² Tanto per fare un esempio banale: l’incompatibilità di onnipotenza + onniscienza + infinita bontà + esistenza del male nel mondo, sempre risposta sbrigativamente con il “libero arbitrio dell’uomo”. Sì, ma se mi hai appena detto che il male è causato dalle tentazioni del diavolo e che il diavolo non è un uomo, non poteva Dio liberarsi del diavolo senza per questo privare l’uomo della libertà? O magari, essendo onnisciente, Dio poteva evitare in primo luogo di creare quel particolare angelo Lucifero, sapendo che costui l’avrebbe tradito mandando a puttane tutta la sua creazione. Vedete, il mio problema con la religione è sempre stato che le cose cercavo di capirle così bene, che trovavo (involontariamente!) sempre quelle falle che le maestre non erano state addestrate a liquidare.

³ Certo, a 14 anni non me ne andavo in giro per pagine di facebook “blasfeme” augurando a tutti l’inferno; d’altra parte, facebook manco esisteva quando avevo 14 anni.
L’avrei fatto, se fosse esistito facebook? Non credo. Ma non perché sono una persona “migliore”: semplicemente, sono sempre stato un outlier e questa circostanza mi ha fatto imparare ben presto, sulla mia pelle, il valore della tolleranza verso chi è percepito come diverso. Penso che chi non ha mai avuto la sfortuna di essere discriminato e isolato, difficilmente avrà la fortuna di comprendere il valore del rispetto di chi è diverso.
Cionondimeno ricordo con precisione che, ogni volta che mi si poneva davanti un concetto che mettesse in discussione la mia “fede”… la mia mente guardava altrove.
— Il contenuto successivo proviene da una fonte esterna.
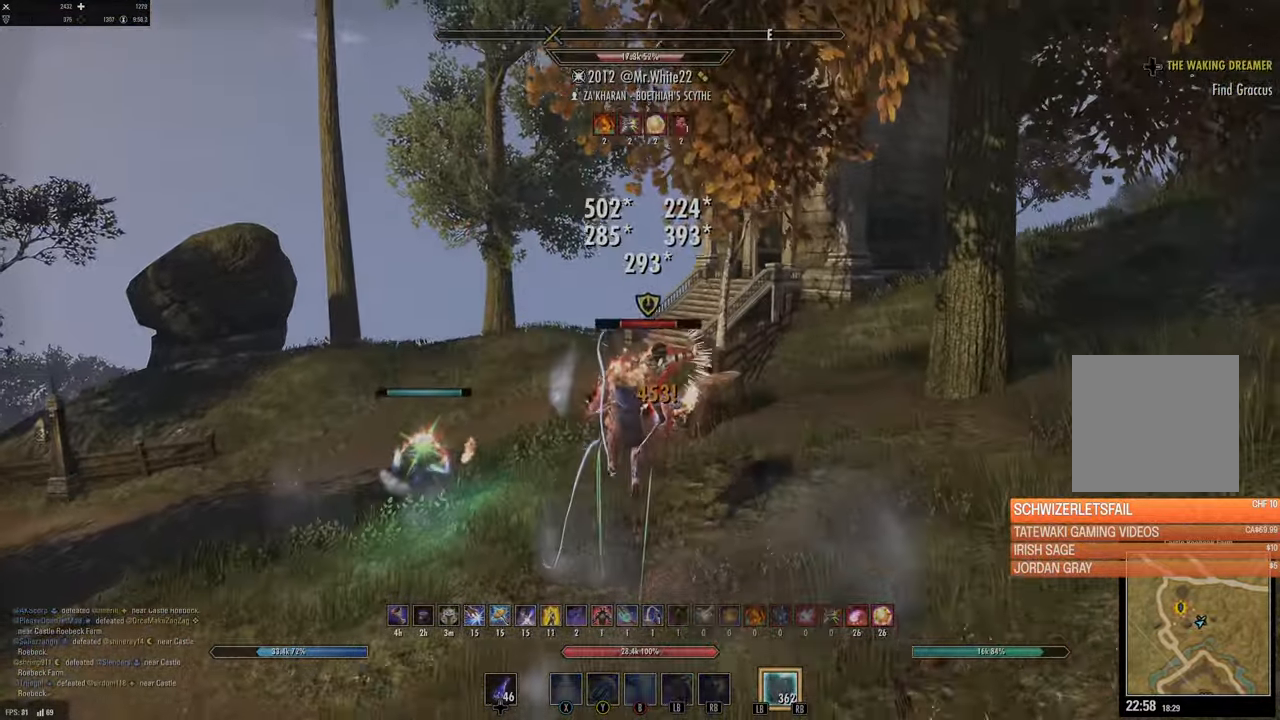
{"buttons": [], "left_stick": "up-right", "right_stick": "right", "events": [[17, "R2", "down"], [67, "right_stick", "center"], [133, "R2", "up"], [133, "X", "down"], [217, "X", "up"], [333, "right_stick", "right"]]}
⁴ «You know that periodic doubt of faith? It’s not God testing you. It’s the truth trying to emerge and free you.» — Anonimo

⁵ Anzi: il mondo può persino diventare più giusto se ti dissoci da quelle istituzioni che per decenni hanno lasciato morire di AIDS la gente in Africa a causa delle loro ottuse posizioni sulla contraccezione.

Nota finale: mettiamo le mani avanti.
Se avrete avuto la curiosità di aprire tutti i link che ho fornito, avrete sicuramente notato che ho ampiamente attinto da lesswrong; potrà sembrare un’ipotesi ragionevole, ma la mia attuale posizione sulla religione non è stata minimamente influenzata da queste letture (che, tra l’altro, lo sottolineo: non sono letture che invitano all’ateismo, ma letture che invitano a un uso consapevole del cervello — e se poi questo porta all’ateismo, pazienza). Ho rigettato la religione in cui sono stato educato, anni prima di venire anche solo a conoscenza dell’esistenza di questo blog; e prima ancora di rigettarla, ho passato numerosi altri anni in quello stato di profondo turbamento e senso di colpa che ho descritto.
Dico questo, a testimonianza del fatto che la maggior parte delle persone che abbandonano le religioni, lo fanno ciascuna indipendentemente dall’altra attraverso un percorso di crescita personale (benché spesso anche grazie all’aiuto di qualche spunto di riflessione esterno e/o aiuto psicologico); diversamente invece da come la maggior parte delle persone che si identifichino in una fede (anche se non tutte, naturalmente!), lo facciano quasi sempre per lo stesso motivo: perché ci sono nate e non vedono alternativa.